Reproduce each line of the records below verbatim, with nothing added, dropped, or changed.

- EXTRACTED INFORMATION:
------------------------------------------------------------------------

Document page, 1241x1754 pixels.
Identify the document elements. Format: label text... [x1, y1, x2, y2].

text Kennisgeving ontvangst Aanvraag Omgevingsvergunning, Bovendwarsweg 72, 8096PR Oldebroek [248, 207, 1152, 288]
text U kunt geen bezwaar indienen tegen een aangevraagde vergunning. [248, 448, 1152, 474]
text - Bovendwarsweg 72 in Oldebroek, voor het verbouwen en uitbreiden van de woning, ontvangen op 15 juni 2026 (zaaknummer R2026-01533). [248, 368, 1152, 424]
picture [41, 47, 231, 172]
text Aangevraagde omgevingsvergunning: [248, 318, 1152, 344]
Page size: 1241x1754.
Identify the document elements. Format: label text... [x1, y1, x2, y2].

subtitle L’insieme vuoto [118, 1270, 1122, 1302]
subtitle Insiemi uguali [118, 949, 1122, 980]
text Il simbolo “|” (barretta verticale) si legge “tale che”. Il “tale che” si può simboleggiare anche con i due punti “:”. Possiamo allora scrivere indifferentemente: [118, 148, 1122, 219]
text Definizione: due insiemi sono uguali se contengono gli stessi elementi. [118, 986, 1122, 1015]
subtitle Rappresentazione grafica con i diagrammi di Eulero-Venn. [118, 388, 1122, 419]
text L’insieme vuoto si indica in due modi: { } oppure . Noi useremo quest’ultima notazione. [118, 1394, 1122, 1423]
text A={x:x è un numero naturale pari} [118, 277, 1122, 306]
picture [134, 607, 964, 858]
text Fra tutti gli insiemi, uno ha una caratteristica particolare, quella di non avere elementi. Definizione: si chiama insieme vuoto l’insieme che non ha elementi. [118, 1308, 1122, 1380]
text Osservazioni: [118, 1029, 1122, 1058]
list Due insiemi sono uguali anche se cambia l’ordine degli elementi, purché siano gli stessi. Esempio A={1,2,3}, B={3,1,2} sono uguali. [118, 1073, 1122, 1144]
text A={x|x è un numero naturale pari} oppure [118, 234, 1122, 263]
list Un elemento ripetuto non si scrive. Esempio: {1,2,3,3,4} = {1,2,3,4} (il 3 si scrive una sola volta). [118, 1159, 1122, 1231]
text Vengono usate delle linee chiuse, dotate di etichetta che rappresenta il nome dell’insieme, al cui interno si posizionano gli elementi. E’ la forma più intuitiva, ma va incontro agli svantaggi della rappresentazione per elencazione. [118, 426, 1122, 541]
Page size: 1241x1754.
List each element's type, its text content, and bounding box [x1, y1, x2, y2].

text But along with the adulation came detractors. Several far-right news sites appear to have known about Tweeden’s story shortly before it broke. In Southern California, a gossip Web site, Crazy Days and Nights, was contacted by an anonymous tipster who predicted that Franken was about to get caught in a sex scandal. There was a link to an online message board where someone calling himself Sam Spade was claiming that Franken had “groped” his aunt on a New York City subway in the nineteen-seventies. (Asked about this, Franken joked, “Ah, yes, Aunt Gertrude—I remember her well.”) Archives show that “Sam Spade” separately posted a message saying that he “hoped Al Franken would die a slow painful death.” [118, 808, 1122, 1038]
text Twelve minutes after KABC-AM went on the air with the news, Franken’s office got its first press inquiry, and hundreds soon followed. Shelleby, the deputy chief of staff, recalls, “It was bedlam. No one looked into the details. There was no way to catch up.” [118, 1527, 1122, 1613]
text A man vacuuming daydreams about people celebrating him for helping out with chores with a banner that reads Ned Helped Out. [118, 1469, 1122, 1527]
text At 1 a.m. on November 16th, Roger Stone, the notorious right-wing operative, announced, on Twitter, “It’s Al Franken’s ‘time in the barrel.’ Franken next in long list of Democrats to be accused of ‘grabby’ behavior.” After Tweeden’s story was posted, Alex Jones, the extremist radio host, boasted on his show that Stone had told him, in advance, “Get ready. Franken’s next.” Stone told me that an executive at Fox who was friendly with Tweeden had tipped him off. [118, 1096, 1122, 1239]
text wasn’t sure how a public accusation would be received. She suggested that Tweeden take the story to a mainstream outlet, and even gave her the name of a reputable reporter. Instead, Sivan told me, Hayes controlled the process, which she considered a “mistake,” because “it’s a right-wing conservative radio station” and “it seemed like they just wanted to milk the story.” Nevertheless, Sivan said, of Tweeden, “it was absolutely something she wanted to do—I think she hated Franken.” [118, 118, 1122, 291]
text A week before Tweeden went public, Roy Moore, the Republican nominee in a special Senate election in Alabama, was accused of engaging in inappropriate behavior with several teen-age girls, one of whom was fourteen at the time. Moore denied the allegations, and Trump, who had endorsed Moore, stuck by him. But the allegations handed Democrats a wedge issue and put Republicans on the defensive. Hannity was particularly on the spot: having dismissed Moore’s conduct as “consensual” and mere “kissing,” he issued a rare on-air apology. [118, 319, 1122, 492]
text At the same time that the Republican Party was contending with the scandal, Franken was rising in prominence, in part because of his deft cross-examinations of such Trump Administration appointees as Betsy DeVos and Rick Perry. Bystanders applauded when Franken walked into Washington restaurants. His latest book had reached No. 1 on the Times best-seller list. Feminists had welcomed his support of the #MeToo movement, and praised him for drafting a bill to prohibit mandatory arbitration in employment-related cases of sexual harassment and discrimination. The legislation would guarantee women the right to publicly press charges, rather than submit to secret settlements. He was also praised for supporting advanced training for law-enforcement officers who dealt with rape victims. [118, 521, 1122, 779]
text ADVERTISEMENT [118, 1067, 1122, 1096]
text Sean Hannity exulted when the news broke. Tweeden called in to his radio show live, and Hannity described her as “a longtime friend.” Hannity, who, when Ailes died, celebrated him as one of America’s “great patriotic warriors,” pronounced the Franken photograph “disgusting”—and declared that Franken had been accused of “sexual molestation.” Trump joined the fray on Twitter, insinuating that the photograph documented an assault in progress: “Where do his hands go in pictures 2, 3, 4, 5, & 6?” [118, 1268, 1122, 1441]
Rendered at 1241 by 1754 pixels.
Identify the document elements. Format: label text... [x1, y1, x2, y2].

------------------------------------------------------------------------

- FINISHED ANSWER:
Document page, 1241x1754 pixels.
Identify the document elements. Format: label text... [x1, y1, x2, y2].

text Kennisgeving ontvangst Aanvraag Omgevingsvergunning, Bovendwarsweg 72, 8096PR Oldebroek [248, 207, 1152, 288]
text U kunt geen bezwaar indienen tegen een aangevraagde vergunning. [248, 448, 1152, 474]
text - Bovendwarsweg 72 in Oldebroek, voor het verbouwen en uitbreiden van de woning, ontvangen op 15 juni 2026 (zaaknummer R2026-01533). [248, 368, 1152, 424]
picture [41, 47, 231, 172]
text Aangevraagde omgevingsvergunning: [248, 318, 1152, 344]
Page size: 1241x1754.
Identify the document elements. Format: label text... [x1, y1, x2, y2].

subtitle L’insieme vuoto [118, 1270, 1122, 1302]
subtitle Insiemi uguali [118, 949, 1122, 980]
text Il simbolo “|” (barretta verticale) si legge “tale che”. Il “tale che” si può simboleggiare anche con i due punti “:”. Possiamo allora scrivere indifferentemente: [118, 148, 1122, 219]
text Definizione: due insiemi sono uguali se contengono gli stessi elementi. [118, 986, 1122, 1015]
subtitle Rappresentazione grafica con i diagrammi di Eulero-Venn. [118, 388, 1122, 419]
text L’insieme vuoto si indica in due modi: { } oppure . Noi useremo quest’ultima notazione. [118, 1394, 1122, 1423]
text A={x:x è un numero naturale pari} [118, 277, 1122, 306]
picture [134, 607, 964, 858]
text Fra tutti gli insiemi, uno ha una caratteristica particolare, quella di non avere elementi. Definizione: si chiama insieme vuoto l’insieme che non ha elementi. [118, 1308, 1122, 1380]
text Osservazioni: [118, 1029, 1122, 1058]
list Due insiemi sono uguali anche se cambia l’ordine degli elementi, purché siano gli stessi. Esempio A={1,2,3}, B={3,1,2} sono uguali. [118, 1073, 1122, 1144]
text A={x|x è un numero naturale pari} oppure [118, 234, 1122, 263]
list Un elemento ripetuto non si scrive. Esempio: {1,2,3,3,4} = {1,2,3,4} (il 3 si scrive una sola volta). [118, 1159, 1122, 1231]
text Vengono usate delle linee chiuse, dotate di etichetta che rappresenta il nome dell’insieme, al cui interno si posizionano gli elementi. E’ la forma più intuitiva, ma va incontro agli svantaggi della rappresentazione per elencazione. [118, 426, 1122, 541]
Page size: 1241x1754.
List each element's type, its text content, and bounding box [x1, y1, x2, y2].

text But along with the adulation came detractors. Several far-right news sites appear to have known about Tweeden’s story shortly before it broke. In Southern California, a gossip Web site, Crazy Days and Nights, was contacted by an anonymous tipster who predicted that Franken was about to get caught in a sex scandal. There was a link to an online message board where someone calling himself Sam Spade was claiming that Franken had “groped” his aunt on a New York City subway in the nineteen-seventies. (Asked about this, Franken joked, “Ah, yes, Aunt Gertrude—I remember her well.”) Archives show that “Sam Spade” separately posted a message saying that he “hoped Al Franken would die a slow painful death.” [118, 808, 1122, 1038]
text Twelve minutes after KABC-AM went on the air with the news, Franken’s office got its first press inquiry, and hundreds soon followed. Shelleby, the deputy chief of staff, recalls, “It was bedlam. No one looked into the details. There was no way to catch up.” [118, 1527, 1122, 1613]
text A man vacuuming daydreams about people celebrating him for helping out with chores with a banner that reads Ned Helped Out. [118, 1469, 1122, 1527]
text At 1 a.m. on November 16th, Roger Stone, the notorious right-wing operative, announced, on Twitter, “It’s Al Franken’s ‘time in the barrel.’ Franken next in long list of Democrats to be accused of ‘grabby’ behavior.” After Tweeden’s story was posted, Alex Jones, the extremist radio host, boasted on his show that Stone had told him, in advance, “Get ready. Franken’s next.” Stone told me that an executive at Fox who was friendly with Tweeden had tipped him off. [118, 1096, 1122, 1239]
text wasn’t sure how a public accusation would be received. She suggested that Tweeden take the story to a mainstream outlet, and even gave her the name of a reputable reporter. Instead, Sivan told me, Hayes controlled the process, which she considered a “mistake,” because “it’s a right-wing conservative radio station” and “it seemed like they just wanted to milk the story.” Nevertheless, Sivan said, of Tweeden, “it was absolutely something she wanted to do—I think she hated Franken.” [118, 118, 1122, 291]
text A week before Tweeden went public, Roy Moore, the Republican nominee in a special Senate election in Alabama, was accused of engaging in inappropriate behavior with several teen-age girls, one of whom was fourteen at the time. Moore denied the allegations, and Trump, who had endorsed Moore, stuck by him. But the allegations handed Democrats a wedge issue and put Republicans on the defensive. Hannity was particularly on the spot: having dismissed Moore’s conduct as “consensual” and mere “kissing,” he issued a rare on-air apology. [118, 319, 1122, 492]
text At the same time that the Republican Party was contending with the scandal, Franken was rising in prominence, in part because of his deft cross-examinations of such Trump Administration appointees as Betsy DeVos and Rick Perry. Bystanders applauded when Franken walked into Washington restaurants. His latest book had reached No. 1 on the Times best-seller list. Feminists had welcomed his support of the #MeToo movement, and praised him for drafting a bill to prohibit mandatory arbitration in employment-related cases of sexual harassment and discrimination. The legislation would guarantee women the right to publicly press charges, rather than submit to secret settlements. He was also praised for supporting advanced training for law-enforcement officers who dealt with rape victims. [118, 521, 1122, 779]
text ADVERTISEMENT [118, 1067, 1122, 1096]
text Sean Hannity exulted when the news broke. Tweeden called in to his radio show live, and Hannity described her as “a longtime friend.” Hannity, who, when Ailes died, celebrated him as one of America’s “great patriotic warriors,” pronounced the Franken photograph “disgusting”—and declared that Franken had been accused of “sexual molestation.” Trump joined the fray on Twitter, insinuating that the photograph documented an assault in progress: “Where do his hands go in pictures 2, 3, 4, 5, & 6?” [118, 1268, 1122, 1441]
Rendered at 1241 by 1754 pixels.
Identify the document elements. Format: label text... [x1, y1, x2, y2].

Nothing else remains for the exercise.